Action item: All entries below must be output word for word, and the pictures left behind.

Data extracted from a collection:
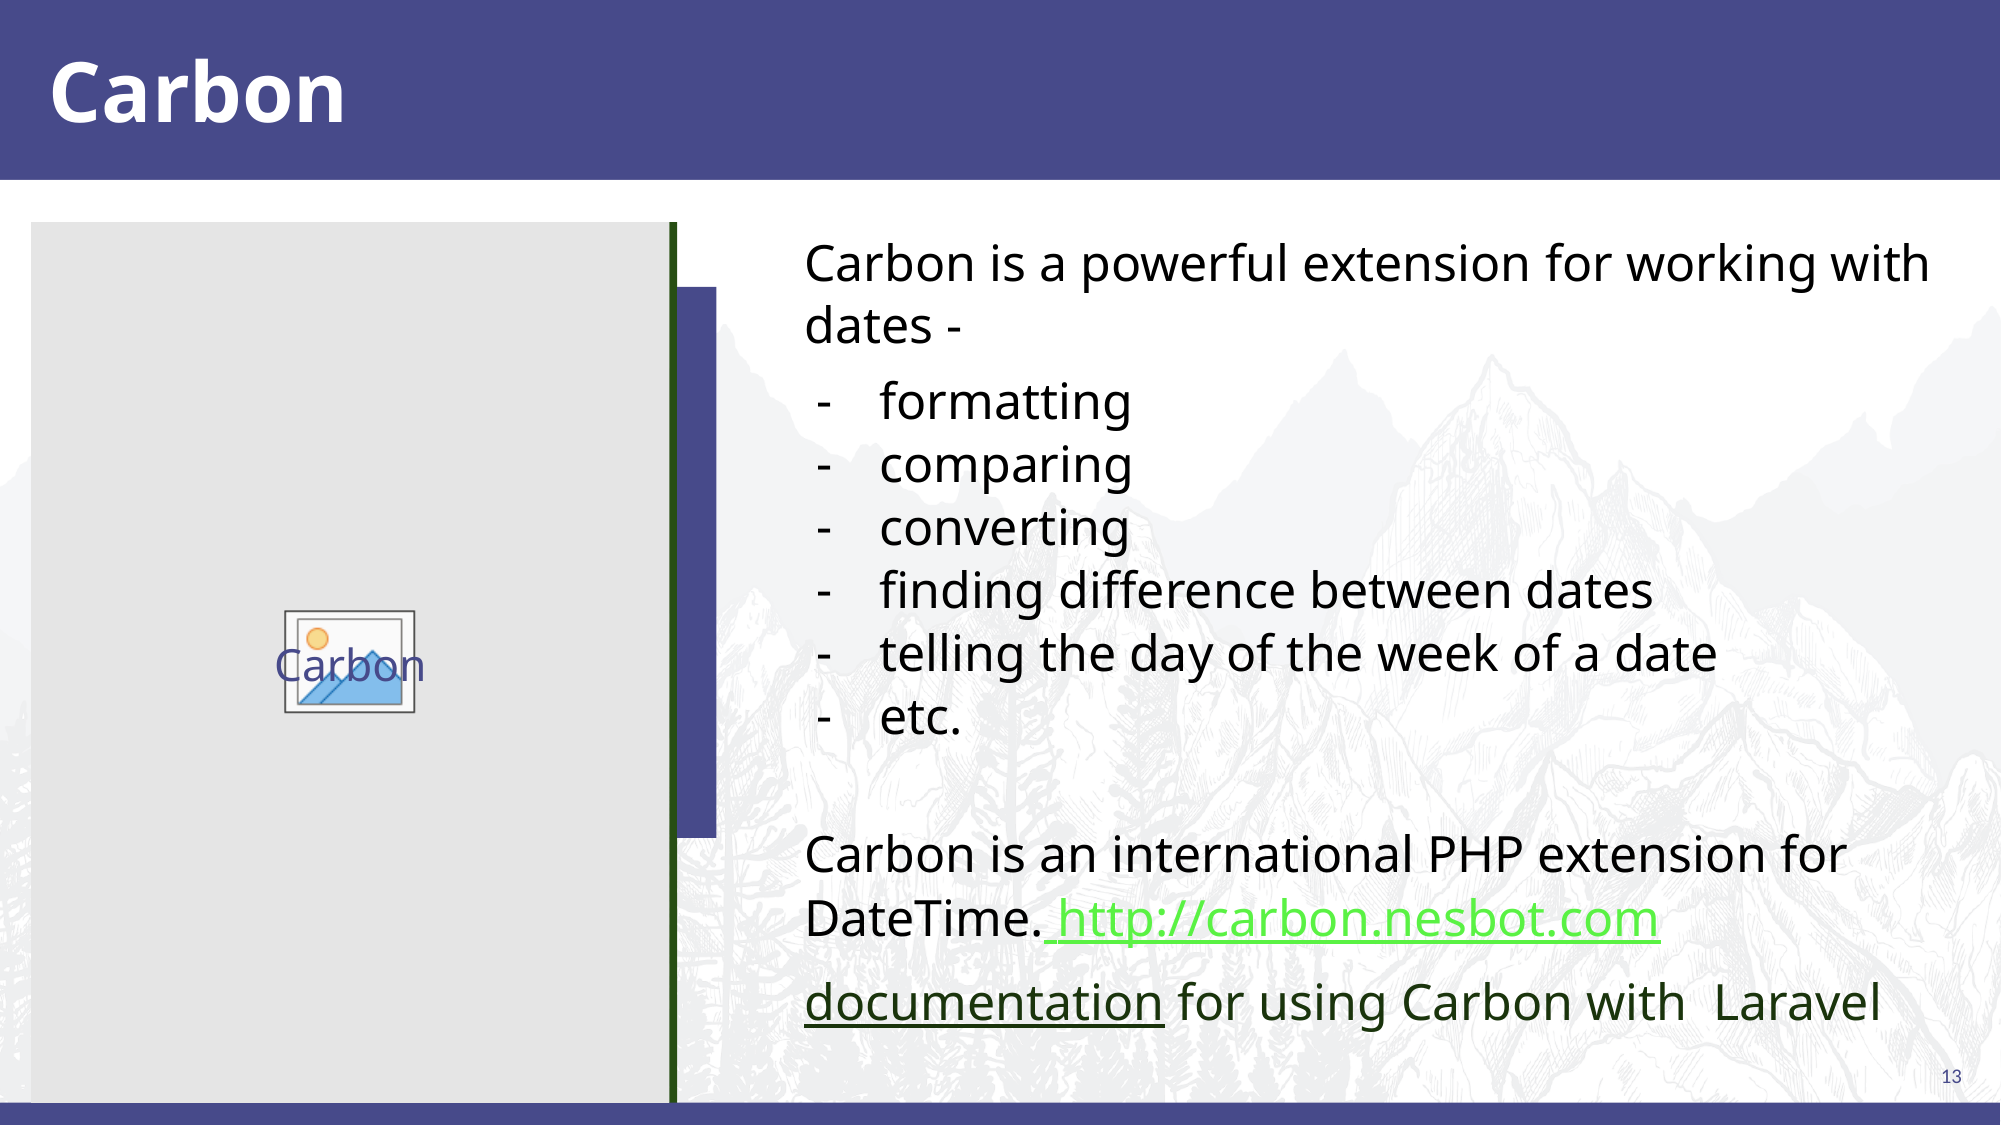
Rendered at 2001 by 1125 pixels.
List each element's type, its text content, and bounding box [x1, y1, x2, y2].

picture [30, 222, 670, 1103]
title Carbon [31, 16, 1591, 162]
slide_number 13 [1897, 1049, 1968, 1101]
list Carbon is a powerful extension for working with dates - formatting comparing converting finding difference between dates telling the day of the week of a date etc. Carbon is an international PHP extension for DateTime. http://carbon.nesbot.com documentation for using Carbon with Laravel [786, 222, 1968, 1047]
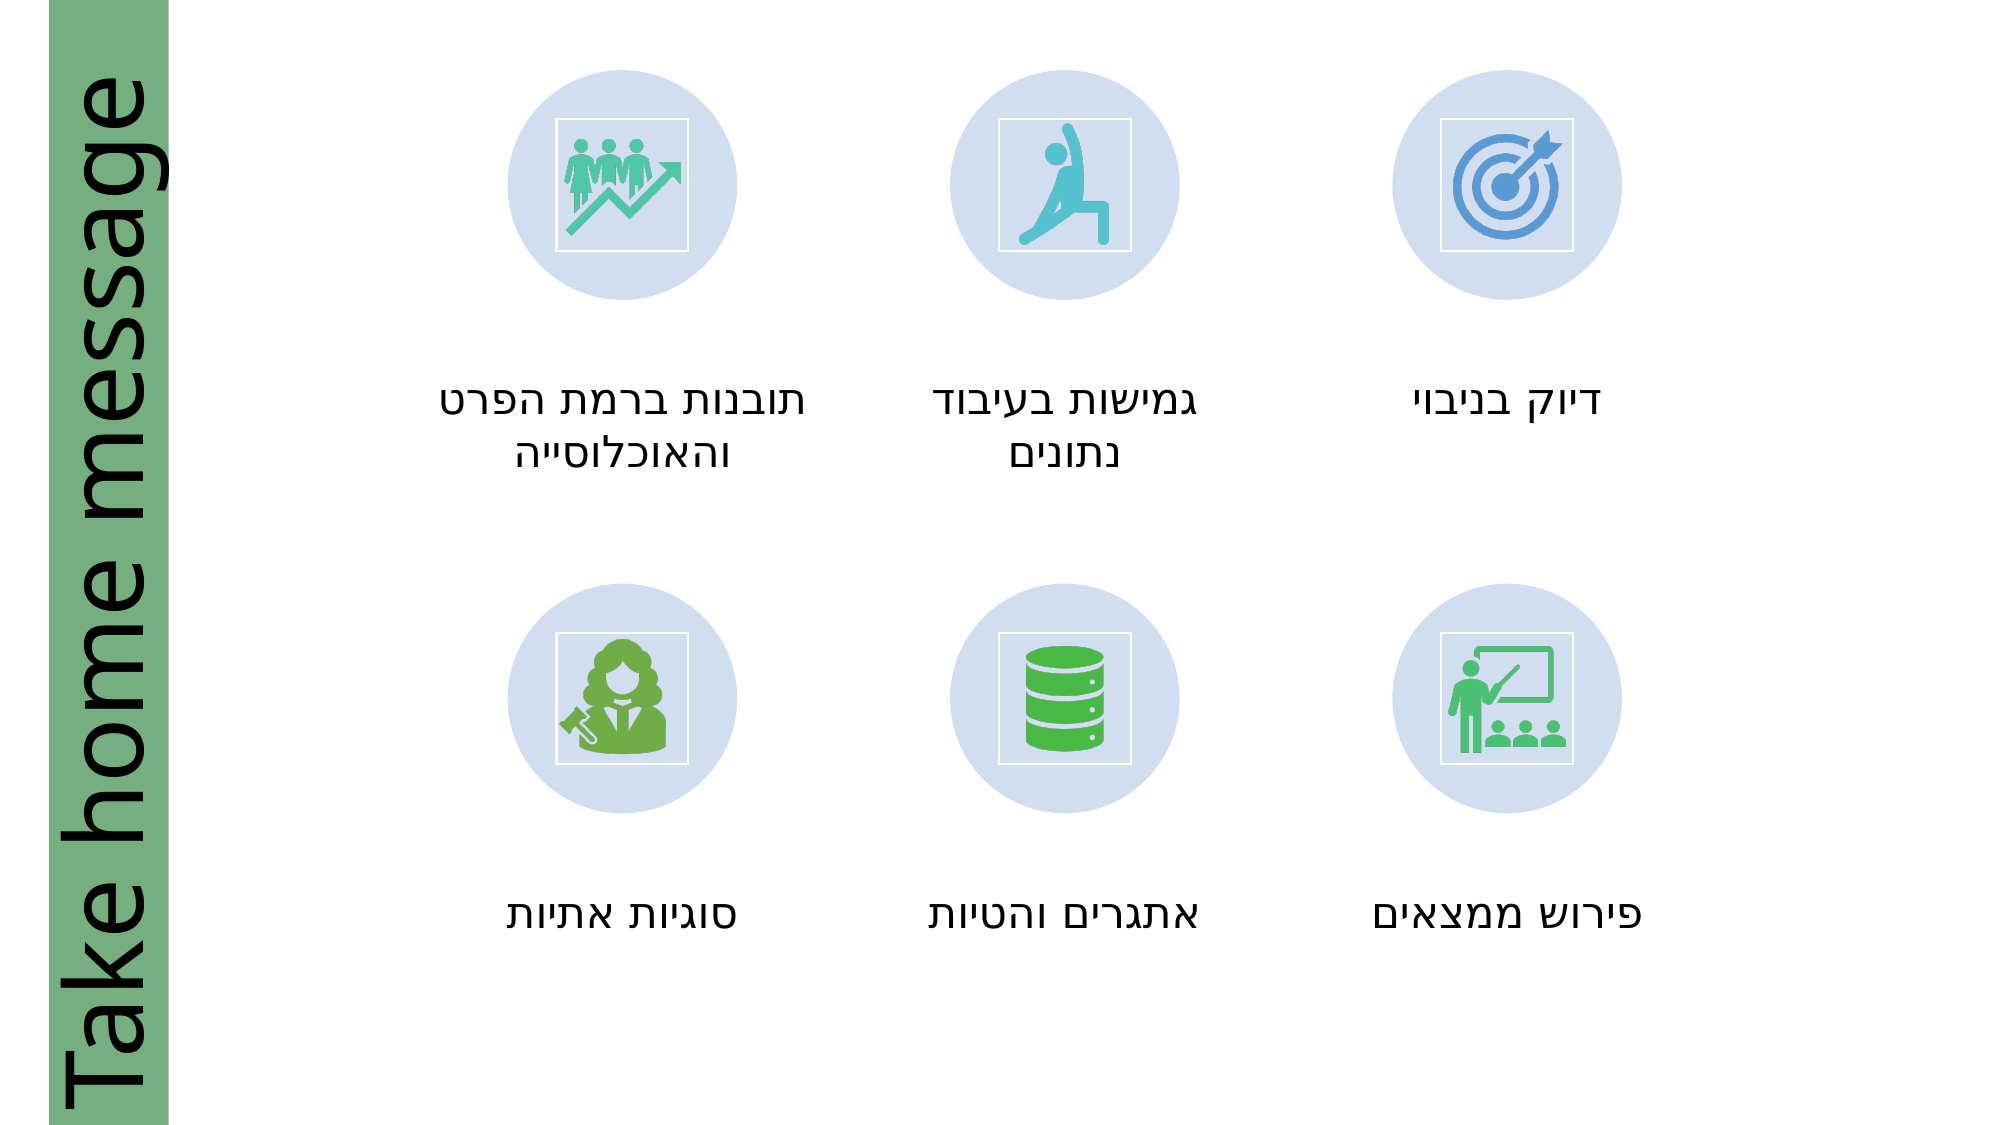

Result of this task:
Rendered at 2001 by 1125 pixels.
List each element's type, its text content, and bounding box [x1, y1, x2, y2].

picture [30, 222, 670, 1103]
title Carbon [31, 16, 1591, 162]
slide_number 13 [1897, 1049, 1968, 1101]
list Carbon is a powerful extension for working with dates - formatting comparing converting finding difference between dates telling the day of the week of a date etc. Carbon is an international PHP extension for DateTime. http://carbon.nesbot.com documentation for using Carbon with Laravel [786, 222, 1968, 1047]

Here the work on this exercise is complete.